# Ashton Winding Road



## MickeyFinn (Jan 1, 2008)

I have smoked Troost up till last week and a bad run with Scandavik. BUT this Winding Road is incredible. I'm not sure if there ia a format to follow but here goes.
Opened up the tin and the smell of fruit was nice not overpowering at all. I lit up a bowl full and sat back to enjoy it. One match and it was lit for the total time. 
It was a mild smoke with no tongue bite at all. Nice pleasant taste all the way through to the end, with a sweet taste left in my mouth. 
My wife had no complaints and enjoyed the smell.
Just a nice smoke and I think I have found my leaning in tobacco to be towards this type of tobacco.
Not sure what this type is but I believe it is English VA blends could be wrong though. But it sure is nice.
p


----------



## Mad Hatter (Apr 8, 2007)

This is a mild aromatic. VAs and black cavendish.

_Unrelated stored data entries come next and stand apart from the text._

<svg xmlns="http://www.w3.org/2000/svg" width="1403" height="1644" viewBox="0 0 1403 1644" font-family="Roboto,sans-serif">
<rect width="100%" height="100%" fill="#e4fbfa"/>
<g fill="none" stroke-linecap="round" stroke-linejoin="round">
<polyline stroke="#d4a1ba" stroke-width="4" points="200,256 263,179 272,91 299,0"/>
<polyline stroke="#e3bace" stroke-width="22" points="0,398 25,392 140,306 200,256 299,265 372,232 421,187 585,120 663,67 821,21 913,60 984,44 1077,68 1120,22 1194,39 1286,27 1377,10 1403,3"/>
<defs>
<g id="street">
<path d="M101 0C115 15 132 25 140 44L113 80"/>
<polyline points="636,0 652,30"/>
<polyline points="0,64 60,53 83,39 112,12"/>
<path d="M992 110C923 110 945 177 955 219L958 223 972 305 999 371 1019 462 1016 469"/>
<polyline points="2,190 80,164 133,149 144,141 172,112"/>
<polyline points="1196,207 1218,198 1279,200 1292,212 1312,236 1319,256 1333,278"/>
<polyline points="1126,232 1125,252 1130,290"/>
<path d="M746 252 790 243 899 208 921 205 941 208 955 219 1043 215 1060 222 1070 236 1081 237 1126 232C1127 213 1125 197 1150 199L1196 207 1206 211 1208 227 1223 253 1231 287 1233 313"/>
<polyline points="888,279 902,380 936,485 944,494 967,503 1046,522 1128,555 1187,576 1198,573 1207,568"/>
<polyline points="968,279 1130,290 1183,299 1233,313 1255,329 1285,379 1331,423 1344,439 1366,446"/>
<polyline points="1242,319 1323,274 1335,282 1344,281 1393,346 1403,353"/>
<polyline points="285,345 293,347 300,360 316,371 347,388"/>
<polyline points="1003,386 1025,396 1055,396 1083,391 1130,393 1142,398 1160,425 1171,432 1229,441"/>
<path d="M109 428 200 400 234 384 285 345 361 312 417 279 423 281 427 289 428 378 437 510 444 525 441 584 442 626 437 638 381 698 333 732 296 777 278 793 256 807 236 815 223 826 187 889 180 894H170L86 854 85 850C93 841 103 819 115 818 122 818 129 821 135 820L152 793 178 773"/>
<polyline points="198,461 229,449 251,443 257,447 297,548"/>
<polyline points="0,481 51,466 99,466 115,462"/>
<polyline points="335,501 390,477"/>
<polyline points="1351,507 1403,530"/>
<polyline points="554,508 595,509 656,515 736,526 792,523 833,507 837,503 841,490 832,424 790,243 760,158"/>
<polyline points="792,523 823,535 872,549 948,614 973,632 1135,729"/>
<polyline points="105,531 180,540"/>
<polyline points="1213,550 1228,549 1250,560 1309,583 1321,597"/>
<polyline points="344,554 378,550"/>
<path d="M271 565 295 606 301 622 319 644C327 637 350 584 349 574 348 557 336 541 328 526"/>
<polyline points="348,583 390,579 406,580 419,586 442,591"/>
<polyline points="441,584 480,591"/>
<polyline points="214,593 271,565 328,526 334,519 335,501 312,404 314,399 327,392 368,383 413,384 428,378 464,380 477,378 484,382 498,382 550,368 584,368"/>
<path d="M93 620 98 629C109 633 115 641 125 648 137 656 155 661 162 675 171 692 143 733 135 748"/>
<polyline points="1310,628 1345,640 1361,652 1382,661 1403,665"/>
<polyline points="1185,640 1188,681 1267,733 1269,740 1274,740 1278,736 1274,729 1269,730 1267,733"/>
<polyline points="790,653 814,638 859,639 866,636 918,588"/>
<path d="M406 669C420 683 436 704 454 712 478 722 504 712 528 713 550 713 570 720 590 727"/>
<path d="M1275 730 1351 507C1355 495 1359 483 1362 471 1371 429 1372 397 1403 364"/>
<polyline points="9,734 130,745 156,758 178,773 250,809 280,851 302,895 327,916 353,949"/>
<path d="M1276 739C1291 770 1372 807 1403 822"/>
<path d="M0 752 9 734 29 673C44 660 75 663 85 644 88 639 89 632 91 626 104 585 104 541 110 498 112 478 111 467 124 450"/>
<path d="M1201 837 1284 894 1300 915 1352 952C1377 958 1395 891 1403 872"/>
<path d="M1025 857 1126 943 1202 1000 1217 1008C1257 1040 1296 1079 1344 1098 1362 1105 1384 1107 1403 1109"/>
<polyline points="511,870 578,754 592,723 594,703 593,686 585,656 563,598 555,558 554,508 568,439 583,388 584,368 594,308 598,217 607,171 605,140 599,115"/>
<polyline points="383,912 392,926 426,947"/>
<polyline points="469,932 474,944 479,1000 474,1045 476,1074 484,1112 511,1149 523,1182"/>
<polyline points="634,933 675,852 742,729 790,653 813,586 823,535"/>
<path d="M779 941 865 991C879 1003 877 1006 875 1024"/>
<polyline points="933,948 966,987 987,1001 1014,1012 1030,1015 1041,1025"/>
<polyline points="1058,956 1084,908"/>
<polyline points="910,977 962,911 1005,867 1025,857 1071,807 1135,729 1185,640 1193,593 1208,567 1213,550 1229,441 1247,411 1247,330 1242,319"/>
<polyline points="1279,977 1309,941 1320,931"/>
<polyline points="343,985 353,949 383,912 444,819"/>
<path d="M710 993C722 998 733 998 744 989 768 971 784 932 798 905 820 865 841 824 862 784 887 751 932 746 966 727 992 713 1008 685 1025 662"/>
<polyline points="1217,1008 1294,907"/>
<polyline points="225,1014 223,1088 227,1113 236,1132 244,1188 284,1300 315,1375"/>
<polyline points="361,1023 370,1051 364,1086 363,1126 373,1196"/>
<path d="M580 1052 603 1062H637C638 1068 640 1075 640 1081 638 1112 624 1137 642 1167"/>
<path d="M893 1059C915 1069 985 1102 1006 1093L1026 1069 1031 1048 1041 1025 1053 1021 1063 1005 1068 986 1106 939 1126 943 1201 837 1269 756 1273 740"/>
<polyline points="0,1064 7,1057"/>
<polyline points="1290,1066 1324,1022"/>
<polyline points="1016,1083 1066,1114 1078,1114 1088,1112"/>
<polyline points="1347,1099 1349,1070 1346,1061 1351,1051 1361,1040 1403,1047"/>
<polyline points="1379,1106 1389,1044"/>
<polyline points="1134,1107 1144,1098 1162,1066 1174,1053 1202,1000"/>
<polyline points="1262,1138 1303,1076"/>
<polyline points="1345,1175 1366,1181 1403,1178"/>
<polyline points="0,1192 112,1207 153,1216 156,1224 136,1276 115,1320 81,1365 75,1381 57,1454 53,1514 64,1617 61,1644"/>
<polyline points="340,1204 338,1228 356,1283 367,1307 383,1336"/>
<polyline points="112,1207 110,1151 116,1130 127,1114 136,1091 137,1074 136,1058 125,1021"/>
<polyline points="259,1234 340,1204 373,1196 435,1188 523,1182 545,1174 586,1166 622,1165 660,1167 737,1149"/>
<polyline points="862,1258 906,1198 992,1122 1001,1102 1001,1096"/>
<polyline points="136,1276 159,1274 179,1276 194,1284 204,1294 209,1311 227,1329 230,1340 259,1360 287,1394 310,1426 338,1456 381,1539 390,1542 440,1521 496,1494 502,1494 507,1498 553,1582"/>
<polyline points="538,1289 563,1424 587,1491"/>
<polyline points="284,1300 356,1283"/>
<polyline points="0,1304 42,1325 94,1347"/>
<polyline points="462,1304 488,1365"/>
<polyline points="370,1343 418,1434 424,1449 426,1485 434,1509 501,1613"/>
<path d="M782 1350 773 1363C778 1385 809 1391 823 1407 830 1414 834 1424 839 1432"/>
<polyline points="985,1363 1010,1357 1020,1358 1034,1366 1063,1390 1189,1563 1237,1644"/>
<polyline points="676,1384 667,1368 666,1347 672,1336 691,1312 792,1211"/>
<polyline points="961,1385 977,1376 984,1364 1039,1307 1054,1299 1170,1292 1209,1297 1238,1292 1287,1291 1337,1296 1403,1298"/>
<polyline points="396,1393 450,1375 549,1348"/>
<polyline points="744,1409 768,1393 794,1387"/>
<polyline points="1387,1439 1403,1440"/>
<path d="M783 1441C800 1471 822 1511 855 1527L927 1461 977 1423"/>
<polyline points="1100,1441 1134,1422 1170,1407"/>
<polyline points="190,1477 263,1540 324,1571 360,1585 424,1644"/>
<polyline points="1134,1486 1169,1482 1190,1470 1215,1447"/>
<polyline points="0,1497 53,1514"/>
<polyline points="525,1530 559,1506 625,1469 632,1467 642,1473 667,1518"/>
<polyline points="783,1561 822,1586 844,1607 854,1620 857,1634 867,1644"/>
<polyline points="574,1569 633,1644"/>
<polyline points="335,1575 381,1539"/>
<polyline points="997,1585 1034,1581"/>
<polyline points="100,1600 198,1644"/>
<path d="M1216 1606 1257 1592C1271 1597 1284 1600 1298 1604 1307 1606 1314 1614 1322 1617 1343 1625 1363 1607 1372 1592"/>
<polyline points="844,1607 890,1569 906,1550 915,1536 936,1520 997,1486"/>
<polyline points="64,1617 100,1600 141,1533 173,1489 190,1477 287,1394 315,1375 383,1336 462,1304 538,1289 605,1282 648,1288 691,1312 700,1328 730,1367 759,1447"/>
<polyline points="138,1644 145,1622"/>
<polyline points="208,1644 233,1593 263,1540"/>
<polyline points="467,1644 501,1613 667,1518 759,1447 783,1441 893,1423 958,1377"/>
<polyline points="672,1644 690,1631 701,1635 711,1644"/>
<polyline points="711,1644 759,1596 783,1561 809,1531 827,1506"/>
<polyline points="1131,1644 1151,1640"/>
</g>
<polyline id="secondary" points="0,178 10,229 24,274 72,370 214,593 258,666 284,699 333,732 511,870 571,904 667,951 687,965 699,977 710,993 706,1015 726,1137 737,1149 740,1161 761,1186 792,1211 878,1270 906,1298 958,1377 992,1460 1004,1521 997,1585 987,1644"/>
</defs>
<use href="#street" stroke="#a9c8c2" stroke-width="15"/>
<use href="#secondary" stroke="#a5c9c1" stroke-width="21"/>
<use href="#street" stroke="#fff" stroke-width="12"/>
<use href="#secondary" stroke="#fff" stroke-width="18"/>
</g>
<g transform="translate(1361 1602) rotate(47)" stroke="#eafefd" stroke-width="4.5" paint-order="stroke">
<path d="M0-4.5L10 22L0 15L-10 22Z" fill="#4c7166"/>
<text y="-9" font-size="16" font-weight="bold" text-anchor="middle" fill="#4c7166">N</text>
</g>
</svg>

It tasted good when I lit up but after a few puffs it just tasted like a flavorless aromatic. It did develop flavor as the bowl burned down but it wasn't anything to write home about and by the end of the smoke I didn't want anymore. Some guys who like mild aros will like it but I wouldn't think anyone else will. Cool name. I really wanted to like this one.


----------